In Luke 5 Peter does just that. Suddenly blessed with two boatloads of fish, Peter essentially says, “Go away, Lord. Get out of here.” You’d expect: “Thank you, Lord!” from a grateful fisherman who has tons of tilapia to take to market. But Peter wants Jesus to leave. Perhaps we should take his rejection more seriously. Get out of here, God. Why would he say such a thing?
Peter’s invitation for Jesus to hit the road expresses our own tendency to try and manage God in our lives—you may enter this aspect of my life, but please, not that one. Over here, but Lord above, please—not over there.
We pastors and other Christian leaders should be challenged if we try to hoodwink people into thinking that the faith is something less than it is. We should be very careful about removing everything about Jesus that is weird or strange or off-putting because we want to be evangelically inclusive, hospitable, and welcoming.
Gordon Cosby once addressed this in an interview with Sojourners:
If a community is going to have a life which is an alternative life to the dominant culture and the dominant consciousness, then it must clearly define what its corporate life is and is not about. It must clearly prepare people who want to explore that life and who are making the transition from noncommunity to community life.
I’ve seen that transition happen in a pediatric surgeon whom I’ll call Jonathan.

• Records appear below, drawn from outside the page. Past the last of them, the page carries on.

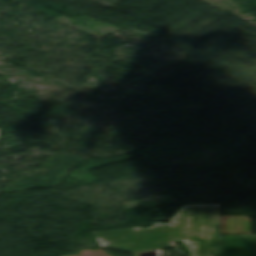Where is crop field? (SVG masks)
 <instances>
[{
    "instance_id": "1",
    "label": "crop field",
    "mask_w": 256,
    "mask_h": 256,
    "mask_svg": "<svg viewBox=\"0 0 256 256\" xmlns=\"http://www.w3.org/2000/svg\"><path fill=\"white\" fill-rule=\"evenodd\" d=\"M220 205H183L171 223L155 222L147 229L129 228L95 232L102 246L128 252L172 247V241L181 239L193 253L192 256H216L218 223L198 222V207Z\"/></svg>"
},
{
    "instance_id": "2",
    "label": "crop field",
    "mask_w": 256,
    "mask_h": 256,
    "mask_svg": "<svg viewBox=\"0 0 256 256\" xmlns=\"http://www.w3.org/2000/svg\"><path fill=\"white\" fill-rule=\"evenodd\" d=\"M217 256H256V235H219Z\"/></svg>"
},
{
    "instance_id": "3",
    "label": "crop field",
    "mask_w": 256,
    "mask_h": 256,
    "mask_svg": "<svg viewBox=\"0 0 256 256\" xmlns=\"http://www.w3.org/2000/svg\"><path fill=\"white\" fill-rule=\"evenodd\" d=\"M220 216L219 233H249L250 219L244 217Z\"/></svg>"
},
{
    "instance_id": "4",
    "label": "crop field",
    "mask_w": 256,
    "mask_h": 256,
    "mask_svg": "<svg viewBox=\"0 0 256 256\" xmlns=\"http://www.w3.org/2000/svg\"><path fill=\"white\" fill-rule=\"evenodd\" d=\"M219 208H199V221L218 222Z\"/></svg>"
}]
</instances>
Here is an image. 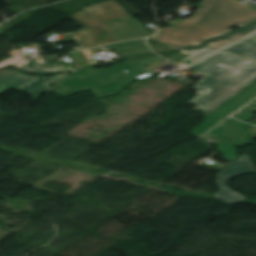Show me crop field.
Returning <instances> with one entry per match:
<instances>
[{"instance_id":"17","label":"crop field","mask_w":256,"mask_h":256,"mask_svg":"<svg viewBox=\"0 0 256 256\" xmlns=\"http://www.w3.org/2000/svg\"><path fill=\"white\" fill-rule=\"evenodd\" d=\"M163 57H166V58H170L172 60H175L177 62L181 61L182 59L186 58L188 55L186 54H183L181 52H176L174 54H167V55H163V54H159Z\"/></svg>"},{"instance_id":"7","label":"crop field","mask_w":256,"mask_h":256,"mask_svg":"<svg viewBox=\"0 0 256 256\" xmlns=\"http://www.w3.org/2000/svg\"><path fill=\"white\" fill-rule=\"evenodd\" d=\"M62 75L63 74H58L54 77H41L39 80L35 81L39 77H34L18 72L11 77L5 79L4 81L0 82V93L10 88L25 91L26 89L36 85L37 83L49 78L48 80L38 84L37 86L25 91L33 94L32 98L37 99V97L40 96L42 93L51 89V87L47 84L48 82H56L60 79Z\"/></svg>"},{"instance_id":"2","label":"crop field","mask_w":256,"mask_h":256,"mask_svg":"<svg viewBox=\"0 0 256 256\" xmlns=\"http://www.w3.org/2000/svg\"><path fill=\"white\" fill-rule=\"evenodd\" d=\"M190 68L209 75L192 86L199 95L188 102L204 113L202 116L256 81V63L221 51Z\"/></svg>"},{"instance_id":"1","label":"crop field","mask_w":256,"mask_h":256,"mask_svg":"<svg viewBox=\"0 0 256 256\" xmlns=\"http://www.w3.org/2000/svg\"><path fill=\"white\" fill-rule=\"evenodd\" d=\"M187 21L164 27L153 38L175 48L199 45L223 35L236 24L243 27L256 20V11L236 0H205L200 10Z\"/></svg>"},{"instance_id":"18","label":"crop field","mask_w":256,"mask_h":256,"mask_svg":"<svg viewBox=\"0 0 256 256\" xmlns=\"http://www.w3.org/2000/svg\"><path fill=\"white\" fill-rule=\"evenodd\" d=\"M16 72L17 71H12V70H0V81L4 80L5 78L11 76Z\"/></svg>"},{"instance_id":"20","label":"crop field","mask_w":256,"mask_h":256,"mask_svg":"<svg viewBox=\"0 0 256 256\" xmlns=\"http://www.w3.org/2000/svg\"><path fill=\"white\" fill-rule=\"evenodd\" d=\"M3 33H4L3 30L0 28V35H3Z\"/></svg>"},{"instance_id":"11","label":"crop field","mask_w":256,"mask_h":256,"mask_svg":"<svg viewBox=\"0 0 256 256\" xmlns=\"http://www.w3.org/2000/svg\"><path fill=\"white\" fill-rule=\"evenodd\" d=\"M107 46L122 57L150 51L148 47L145 45V39L112 44Z\"/></svg>"},{"instance_id":"6","label":"crop field","mask_w":256,"mask_h":256,"mask_svg":"<svg viewBox=\"0 0 256 256\" xmlns=\"http://www.w3.org/2000/svg\"><path fill=\"white\" fill-rule=\"evenodd\" d=\"M256 97V82L223 103L221 106L204 116V120L187 134L198 136L240 108L242 105Z\"/></svg>"},{"instance_id":"4","label":"crop field","mask_w":256,"mask_h":256,"mask_svg":"<svg viewBox=\"0 0 256 256\" xmlns=\"http://www.w3.org/2000/svg\"><path fill=\"white\" fill-rule=\"evenodd\" d=\"M129 16L131 15L113 0L88 6L69 17L83 27L82 31L72 37L80 49L118 42L117 37L102 21Z\"/></svg>"},{"instance_id":"19","label":"crop field","mask_w":256,"mask_h":256,"mask_svg":"<svg viewBox=\"0 0 256 256\" xmlns=\"http://www.w3.org/2000/svg\"><path fill=\"white\" fill-rule=\"evenodd\" d=\"M196 51H197V49H191V50H183V51H181V52L190 55V54H192V53H194V52H196Z\"/></svg>"},{"instance_id":"5","label":"crop field","mask_w":256,"mask_h":256,"mask_svg":"<svg viewBox=\"0 0 256 256\" xmlns=\"http://www.w3.org/2000/svg\"><path fill=\"white\" fill-rule=\"evenodd\" d=\"M251 173H256V168L254 167L246 153L217 172V179L215 181L221 191L215 194V197L229 203L243 201L246 198L235 191L227 189V183L231 178L237 175Z\"/></svg>"},{"instance_id":"16","label":"crop field","mask_w":256,"mask_h":256,"mask_svg":"<svg viewBox=\"0 0 256 256\" xmlns=\"http://www.w3.org/2000/svg\"><path fill=\"white\" fill-rule=\"evenodd\" d=\"M148 43L150 45V47L155 51V52H167V51H172L175 50L155 39L150 38L148 40ZM176 51V50H175ZM173 52V51H172Z\"/></svg>"},{"instance_id":"15","label":"crop field","mask_w":256,"mask_h":256,"mask_svg":"<svg viewBox=\"0 0 256 256\" xmlns=\"http://www.w3.org/2000/svg\"><path fill=\"white\" fill-rule=\"evenodd\" d=\"M211 48L212 47L205 46L179 63L182 64L183 66H189L193 64L195 61H197L199 58L211 53L209 51Z\"/></svg>"},{"instance_id":"14","label":"crop field","mask_w":256,"mask_h":256,"mask_svg":"<svg viewBox=\"0 0 256 256\" xmlns=\"http://www.w3.org/2000/svg\"><path fill=\"white\" fill-rule=\"evenodd\" d=\"M28 67H23L19 70L21 71H25V72H33L36 73L38 75H46L50 72H60L63 71L62 67L60 65H48V66H40L37 63L33 62L29 65H27ZM58 67V68H56Z\"/></svg>"},{"instance_id":"13","label":"crop field","mask_w":256,"mask_h":256,"mask_svg":"<svg viewBox=\"0 0 256 256\" xmlns=\"http://www.w3.org/2000/svg\"><path fill=\"white\" fill-rule=\"evenodd\" d=\"M253 32H256V25L254 26H251V27H248V28H245V30L242 32V31H238V32H235V33H232V34H229L217 41H214V42H210L208 43L207 45L208 46H212V47H215L217 49H220L240 38H243Z\"/></svg>"},{"instance_id":"10","label":"crop field","mask_w":256,"mask_h":256,"mask_svg":"<svg viewBox=\"0 0 256 256\" xmlns=\"http://www.w3.org/2000/svg\"><path fill=\"white\" fill-rule=\"evenodd\" d=\"M222 51L233 53L241 57L256 61V34L235 45L224 48Z\"/></svg>"},{"instance_id":"8","label":"crop field","mask_w":256,"mask_h":256,"mask_svg":"<svg viewBox=\"0 0 256 256\" xmlns=\"http://www.w3.org/2000/svg\"><path fill=\"white\" fill-rule=\"evenodd\" d=\"M120 41L151 35L134 17L104 22Z\"/></svg>"},{"instance_id":"9","label":"crop field","mask_w":256,"mask_h":256,"mask_svg":"<svg viewBox=\"0 0 256 256\" xmlns=\"http://www.w3.org/2000/svg\"><path fill=\"white\" fill-rule=\"evenodd\" d=\"M213 136H216L221 141L218 146V153L224 155L231 162L238 158L234 146L228 138L225 121L205 135L207 138Z\"/></svg>"},{"instance_id":"3","label":"crop field","mask_w":256,"mask_h":256,"mask_svg":"<svg viewBox=\"0 0 256 256\" xmlns=\"http://www.w3.org/2000/svg\"><path fill=\"white\" fill-rule=\"evenodd\" d=\"M140 60L139 62L125 60L106 69L89 68L81 72L67 74L53 92L64 97L86 90H90L97 98L115 95L131 81L155 75L152 69L165 61L157 55ZM146 65L150 68H146ZM125 70H128L129 73L123 72Z\"/></svg>"},{"instance_id":"12","label":"crop field","mask_w":256,"mask_h":256,"mask_svg":"<svg viewBox=\"0 0 256 256\" xmlns=\"http://www.w3.org/2000/svg\"><path fill=\"white\" fill-rule=\"evenodd\" d=\"M228 127L231 139L236 146L250 144L248 125L236 119L230 118L228 120Z\"/></svg>"}]
</instances>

Jonathan started attending Sunday worship at our congregation a couple of years ago. A man with a brilliant and probing mind, he was impatient with clergy bromides or pat theological answers. A voracious reader, Jonathan explored topics well beyond his vocational focus.

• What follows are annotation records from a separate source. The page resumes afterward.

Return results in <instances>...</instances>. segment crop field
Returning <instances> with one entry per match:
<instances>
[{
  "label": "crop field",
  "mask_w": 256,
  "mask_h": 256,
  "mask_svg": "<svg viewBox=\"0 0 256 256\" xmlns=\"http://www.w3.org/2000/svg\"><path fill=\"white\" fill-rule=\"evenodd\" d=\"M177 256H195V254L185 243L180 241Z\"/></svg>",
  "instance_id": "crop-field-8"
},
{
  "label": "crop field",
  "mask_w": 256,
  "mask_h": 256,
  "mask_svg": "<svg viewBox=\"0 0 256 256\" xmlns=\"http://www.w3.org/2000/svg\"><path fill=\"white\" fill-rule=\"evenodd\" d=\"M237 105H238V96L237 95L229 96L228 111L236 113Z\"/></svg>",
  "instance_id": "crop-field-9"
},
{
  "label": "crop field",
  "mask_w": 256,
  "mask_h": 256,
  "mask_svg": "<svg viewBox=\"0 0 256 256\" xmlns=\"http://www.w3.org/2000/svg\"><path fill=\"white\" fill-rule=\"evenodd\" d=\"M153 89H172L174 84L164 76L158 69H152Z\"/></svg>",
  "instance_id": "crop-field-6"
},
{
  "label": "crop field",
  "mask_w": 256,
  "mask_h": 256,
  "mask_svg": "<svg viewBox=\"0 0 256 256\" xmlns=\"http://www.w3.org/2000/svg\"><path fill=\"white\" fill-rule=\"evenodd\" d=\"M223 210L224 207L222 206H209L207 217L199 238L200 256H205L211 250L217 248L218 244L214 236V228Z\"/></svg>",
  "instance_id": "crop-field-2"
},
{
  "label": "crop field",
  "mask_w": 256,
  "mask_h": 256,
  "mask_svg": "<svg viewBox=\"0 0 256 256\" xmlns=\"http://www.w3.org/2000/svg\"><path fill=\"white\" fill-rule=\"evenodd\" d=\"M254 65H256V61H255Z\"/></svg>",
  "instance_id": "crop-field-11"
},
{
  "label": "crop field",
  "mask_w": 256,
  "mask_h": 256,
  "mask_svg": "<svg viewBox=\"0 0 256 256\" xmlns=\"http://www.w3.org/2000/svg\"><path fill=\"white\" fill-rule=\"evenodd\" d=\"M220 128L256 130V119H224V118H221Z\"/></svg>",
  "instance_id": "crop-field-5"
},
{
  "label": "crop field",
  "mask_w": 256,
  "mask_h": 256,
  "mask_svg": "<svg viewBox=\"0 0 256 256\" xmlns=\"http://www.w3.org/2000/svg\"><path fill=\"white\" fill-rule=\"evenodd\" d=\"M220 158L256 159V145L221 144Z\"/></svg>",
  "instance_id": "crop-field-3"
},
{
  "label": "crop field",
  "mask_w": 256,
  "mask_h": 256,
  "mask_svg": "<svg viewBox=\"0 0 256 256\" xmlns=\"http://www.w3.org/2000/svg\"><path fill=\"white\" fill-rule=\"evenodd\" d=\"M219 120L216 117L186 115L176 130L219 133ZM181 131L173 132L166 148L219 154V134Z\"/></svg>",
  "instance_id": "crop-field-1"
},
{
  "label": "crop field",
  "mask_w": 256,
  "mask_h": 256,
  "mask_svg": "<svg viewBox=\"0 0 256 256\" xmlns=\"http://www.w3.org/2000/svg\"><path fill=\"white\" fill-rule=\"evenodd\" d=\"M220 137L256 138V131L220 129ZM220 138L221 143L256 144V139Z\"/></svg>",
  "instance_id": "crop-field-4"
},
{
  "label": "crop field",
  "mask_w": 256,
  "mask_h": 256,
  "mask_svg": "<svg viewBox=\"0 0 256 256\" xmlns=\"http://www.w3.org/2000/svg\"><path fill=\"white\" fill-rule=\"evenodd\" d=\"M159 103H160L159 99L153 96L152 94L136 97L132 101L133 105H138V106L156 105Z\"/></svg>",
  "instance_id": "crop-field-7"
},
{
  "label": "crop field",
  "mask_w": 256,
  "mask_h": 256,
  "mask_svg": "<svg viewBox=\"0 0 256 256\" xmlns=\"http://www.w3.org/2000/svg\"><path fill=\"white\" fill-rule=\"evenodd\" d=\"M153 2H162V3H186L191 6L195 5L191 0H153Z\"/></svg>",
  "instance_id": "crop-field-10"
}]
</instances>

Jonathan needed more than a typical new member orientation and a handshake of welcome. He’d been baptized as a child but was intellectually and theologically restless in congregational life. Jonathan signed up for our adult catechumenal ministry, an eight-month process based on the rhythms of the church year. The ministry hearkens back to the early church, when adults preparing for baptism were expected to complete three years of preparation and study prior to being received into the church by water and Spirit at the Great Vigil of Easter.
The catechumenate consists of four stages: inquiry, welcome, deeper formation, and gift discernment. No question is off-limits. Participants are required to write a spiritual autobiography (discussed at length with other group members) and to experiment with a variety of spiritual disciplines. On Pentecost, the group members stand in front of the congregation and talk about where God is calling them into ministry. Jonathan felt called to begin a monthly lecture-discussion series at the church, one that included a fascinating array of specialists as speakers. Today the initiative is thriving, and Jonathan’s enthusiasm for Jesus is contagious.
We hear from Nicodemus two more times. When the Pharisees become increasingly agitated about Jesus, Nicodemus stands up and defends Jesus publicly. “You can’t judge this man without giving him a fair trial,” he says. This doesn’t go over well. Later, after Jesus has died, Nicodemus comes forward with a hundred pounds of spices, anoints and wraps Jesus’ body, and helps place it in a tomb—a risky, edgy gesture.
By the end of John’s Gospel, Nicodemus has come a long way from that first evening encounter with Jesus. In fact, by the end of the Gospel he’s fully out of the closet as a disciple.
I wonder if Nicodemus would have found this bravery and poise in his faith if Jesus had talked about the weather or handed him an evangelism tract—anything to avoid bringing up the radical transformation into becoming a follower of Jesus.